The rest of this paper is organized as follows: In Sect. 2, a survey of related works is given. Section 3 bears on the strategy. Experimental evaluations and a comparative analysis are presented and discussed in Sect. 4. Section 5 is dedicated to the implementation details. The advantages and future work of the DNIN are reported in Sect. 6. The work is concluded in the last section.

2 Related works

Several techniques have been used to improve the performance of CNN: Increasing depth [31], increasing the width [19], modification of the convolution parameters [6, 32, 33] or pooling [34,35,36,37,38,39,40,41,42] change the activation function [27, 28, 43, 44] and reduce the number of parameters and resources. It should be noted that the depth and the width designate the capacity of the CNN, the depth of the network means the number of layers, and the width of the network refers to the number of units of each layer. The number of feature maps (channels) in each layer can represent the width of the CNNs. It is widely recognized that the depth of Deep convolutional neural network (DCNN) is one of the major differences between DCNNs and traditional artificial neural networks [17] [45]. The increase in the depth can make the formation of deep networks more difficult and slower training time and introduces several challenges such as the vanishing gradients problem, the reduction reuse characteristics during the forward propagation. To reduce this problem, several approaches are proposed such as residual block [6], batch normalization [46] and dropout [47].

In [6], He et al. presented a residual learning framework comprising a link around each of the two convolutional layers, adding both the original hijacked data and their results from the convolution function. In [27], the Maxout network provided a solution to the vanishing gradients problem. He tends to over-adjust the training database without using a regularization layer of the model. In [28], a Maxout network in Maxout network (MIM) model more complex than the maxout network [27] is proposed. This MIM model [28] integrates a number k of maxout units that are stacked in a MIM block. A MIM network with k = 2 produces the best result. In [30], the authors presented a new formulation, deeply supervised networks (DSN) to minimize classification errors while making the learning process of hidden layers direct and transparent.
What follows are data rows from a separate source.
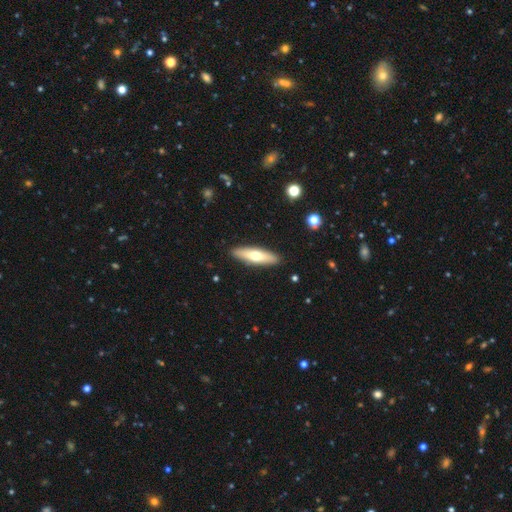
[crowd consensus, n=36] Smooth or featured: smooth — 56% (featured or disk — 39%)
How rounded: cigar-shaped — 55% (in between — 45%)
Merging: none — 85% (minor disturbance — 9%)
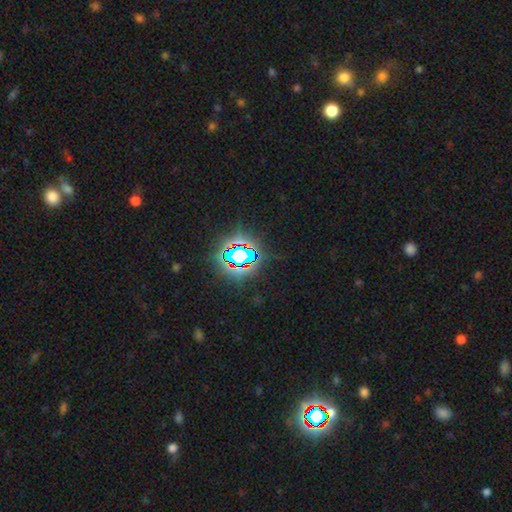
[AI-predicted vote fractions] This appears to be a star or artifact, not a galaxy (83%).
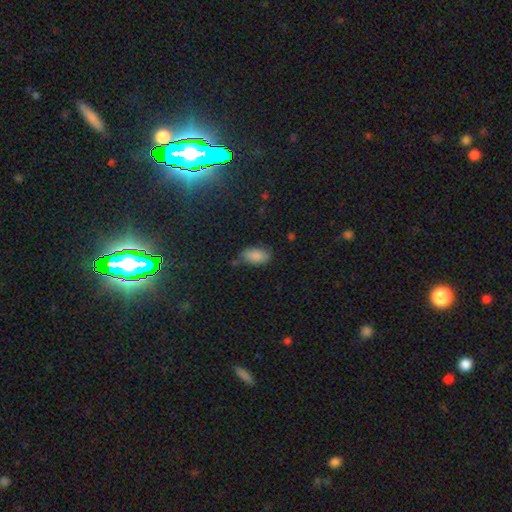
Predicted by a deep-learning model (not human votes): smooth 84%, star or artifact 9%, featured or disk 8%. Down the decision tree: how rounded — in between (93%); merging — none (65%).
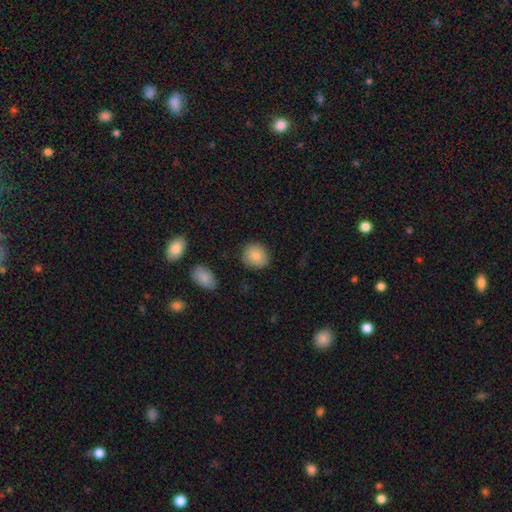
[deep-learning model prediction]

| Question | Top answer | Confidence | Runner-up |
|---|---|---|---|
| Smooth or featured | smooth | 87% | star or artifact (7%) |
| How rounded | round | 79% | in between (20%) |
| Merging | none | 87% | minor disturbance (9%) |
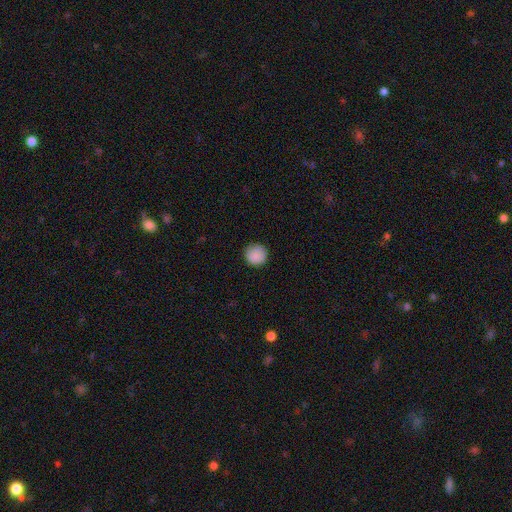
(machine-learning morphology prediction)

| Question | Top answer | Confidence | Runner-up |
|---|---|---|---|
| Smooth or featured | smooth | 89% | star or artifact (8%) |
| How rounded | round | 95% | in between (4%) |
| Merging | none | 88% | minor disturbance (9%) |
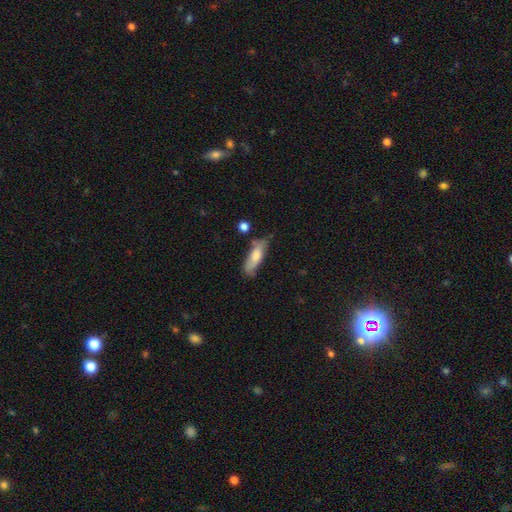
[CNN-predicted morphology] smooth_or_featured: smooth (p=0.71) [alt: featured or disk p=0.23]
how_rounded: in between (p=0.52) [alt: cigar-shaped p=0.46]
merging: none (p=0.59) [alt: minor disturbance p=0.27]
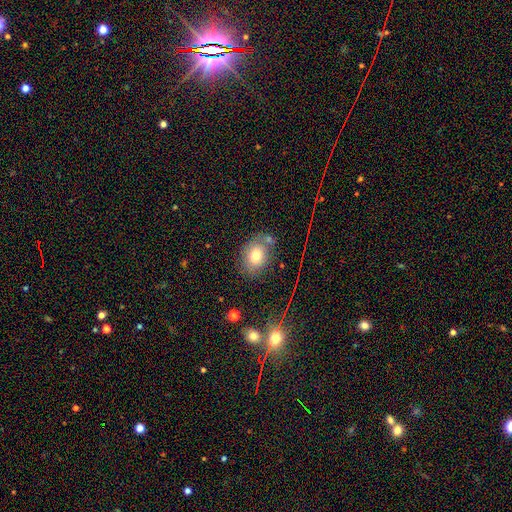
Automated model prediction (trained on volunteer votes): Smooth or featured: smooth — 73% (featured or disk — 14%)
How rounded: in between — 57% (round — 42%)
Merging: none — 67% (minor disturbance — 16%)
Among the first CNNs for image classification, we find AlexNet [1], which won the ILSVRC [48] in 2012, and it is the first architecture to use the rectified linear unit (ReLU) for the activation function, aiming at improving the rate of convergence by attenuating the vanishing gradients problem. In 2013, Zeiler and Fergus introduced a multilayer de-convolutional neuron network [2] that reduced the ImageNet error rate from 16.4 to 11.7%. This reduction in the error rate is due to the modification of the topology of AlexNet [1] by reducing the convolution filters size of the first layer from (11 × 11, S = 4) to (7 × 7, S = 2) and increasing the number of convolutional kernel of the third, fourth and fifth of this convolutional layer. In 2014, several topologies with different numbers of layers ranging from 11 to 19 were proposed in [9]. The VGG-16 [3] has a homogeneous and regular structure of 16 layers. In the VGG-16 [3], the convolution filters (7 × 7 with a stride of 2) are replaced by three convolution filters of sizes (3 × 3, S = 1, P = 1) in order to increase the number of activation functions and to keep the same resulting dimension by reducing the number of parameters and the calculation complexity. It is noted that the width of VGG 16 [3] starts from 64 and increases two convolution layers by a factor of two. In 2014, GoogLeNet [4] was introduced by Christian Szegedy et al., the main target of this architecture was to reduce the cost of calculation and the number of parameters, while offering a high accuracy through the reduction in the dimension of the channel follows to exploit the 1 × 1 convolution layer before the 3 × 3 and 5 × 5 layers. In [4] and [5], a global average pooling layer is exploited at the last layer, instead of using a fully connected layer that is traditionally used in conventional CNNs to reduce the density of connections.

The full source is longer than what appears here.